Editor’s Note: This article is an editorial by singer/songwriter Tara Leigh Cobble. It originally ran in the 850 WORDS OF RELEVANT newsletter. There has been some discrepancy over Bono’s quote that is mentioned in the story. Many readers wrote in who attended shows on the same tour and said that they heard Bono say, “Jesus. Jew. Mohammed. It’s true—all sons of Abraham.”
I’m pretty sure I won’t get much opposition if I say that U2 is the greatest rock band of all time. When I scored two great seats to one of the shows at Madison Square Garden last month, I thought my life had reached its pinnacle.
It was a euphoric experience. During the first few songs, I stood, along with the rest of the stadium, as we pumped our fists into the air and sang along with every word. The energy in the air was emotionally overwhelming. And if you’ve never been to a U2 show, let me tell you that it was everything you’d ever expect it to be.
But it was also much, much more.
About five songs into their set, Bono stopped the show and strapped on a headband with writing on it. I stared up at the JumboTron to see that the handwritten lettering said: COEXIST.
Coexisting sounds like a great idea. I fully support the peaceful philanthropy that Bono has encouraged, and this seemed like another way that he was trying to spread the message.
Except, it started to feel like more than a political message. The “C” in “coexist” was the Islamic crescent moon, the “X” was the Star of David, and the “T” was the cross of Christ. Bono pointed at the symbols on his headband—first to the cross, then to the star, then to the crescent moon—and he began to repeat:
“Jesus, Jew, Mohammed—all true. Jesus, Jew, Mohammed—all true.”
He repeated the words like a mantra, and some people even began to repeat it with him. I suddenly wanted to crawl out of my skin. Was Bono, my supposed brother in Christ, preaching some kind of universalism? In just a few seconds, I went from agreeing with him about Christ-like “coexistence” to being creeped out by the ungodly, untrue thing he was saying. What’s going on here? What if he believes that all ways are the same, and he just thinks of Christianity as his particular way? Aren’t universalism and true Christianity mutually exclusive?
I’ve heard the urban legends of amazing things Bono has said about his faith, I’ve read the books, and I’ve peered deep into everything he’s said hoping to find something that makes his beliefs clear. For years, I’ve adored him and clung to the notion that he is believer, too. After all, he identifies himself with Christianity, doesn’t he?
When he stated that lie so boldly, it devastated me.
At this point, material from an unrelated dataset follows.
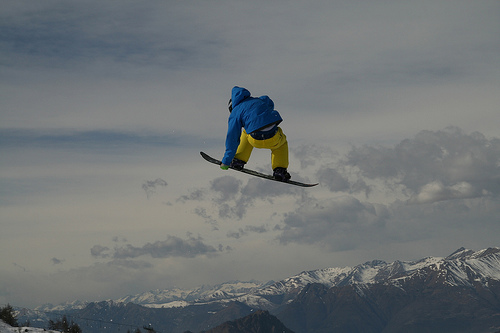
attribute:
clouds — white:
[135, 129, 495, 236]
It was, without question, the most disturbing experience of my life; I felt like I’d been covered in bile. As I looked around, I saw all the people standing and chanting with him—it was disgusting and beautiful all at once. Unity can be so enticing. It made me think of the one world religion and how that will probably look benign and beautiful from the outside, too. I even started to wonder if universalism just might be poised to be that religion. All these things were running through my head.
After the show, I ran into a friend who had been sitting in the back row of farthest. “What did you think of that headband thing?” I asked. “Well, I couldn’t hear what he was saying because it was bouncing off the wall behind me, and I couldn’t read the headband, because I wasn’t near a JumboTron. But honestly, I felt like I was witnessing an antichrist.” I stood frozen as she spoke. I’d had the same feeling.
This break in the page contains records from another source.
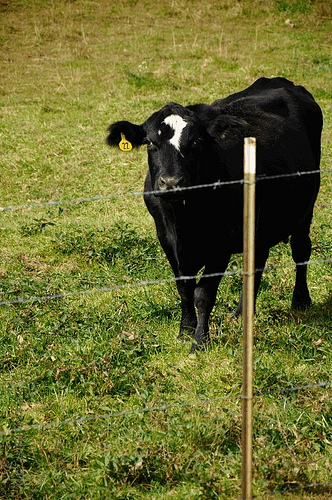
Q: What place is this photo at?
A: It is at the field.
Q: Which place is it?
A: It is a field.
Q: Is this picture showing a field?
A: Yes, it is showing a field.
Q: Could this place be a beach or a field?
A: It is a field.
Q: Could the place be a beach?
A: No, it is a field.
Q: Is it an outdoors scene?
A: Yes, it is outdoors.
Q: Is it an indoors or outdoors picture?
A: It is outdoors.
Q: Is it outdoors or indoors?
A: It is outdoors.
Let me be clear: I’m not saying that Bono is the Antichrist. Perhaps he’s just guilty of being overzealous about his politics. But I hope that if he is a believer, the Holy Spirit will convict him that equating Christianity with other religions is false prophecy. II Timothy 3 tells us to avoid people who have a form of godliness but deny the true power of God. And I believe that the most deceptive thing of all is to identify yourself with the truth and preach a lie.
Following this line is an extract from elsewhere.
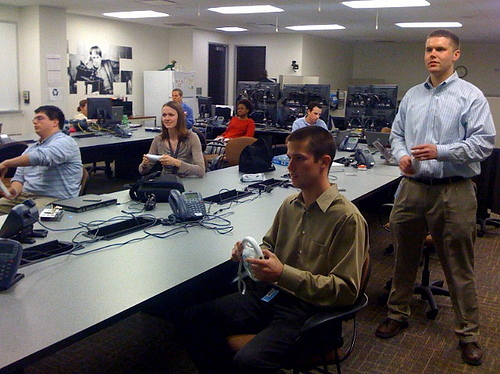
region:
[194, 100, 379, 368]
this is a person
For a long time after the show, I couldn’t talk about it. And I still don’t know what to think because I don’t know Bono’s heart. All I know is what he said from that stage and how it shook my footing. God used that to show me something ugly in myself that needed to be fixed. It felt like He was saying, “If you’re looking to Bono, you’re looking to the wrong place.”
The reality is that Bono held too high a place in my heart. And I don’t think I’m alone there. I’ve wrongly held him up as the heroic ideal—the cool representative for Christianity; he may have been my “Christian idol,” but he was my idol nonetheless. And that’s not okay. Yes, it should bother me to think that Bono might not be a believer; but it should not bother me any more than if a random guy on the street does not believe.
I pray for Bono more lately, and I pray for the hearts of the millions of people that he impacts on a daily basis. He is, without question, the most influential person in the world, and he has an unparalleled opportunity to speak the truth to the lost world. This year alone, he was nominated to be the president of the World Bank, and he was nominated for the Nobel Peace Prize. And by the time the Vertigo Tour ends in April, it will have grossed twice as much as any political campaign anywhere, ever. If Bono has a saving faith in the one true God, I can only hope that he would speak the Truth without ambiguity. I pray that the name of Jesus would grace his lips, without being equated with Judaism or Islam or any other religion. And I’m praying that God will help me to put things in the right place in my heart.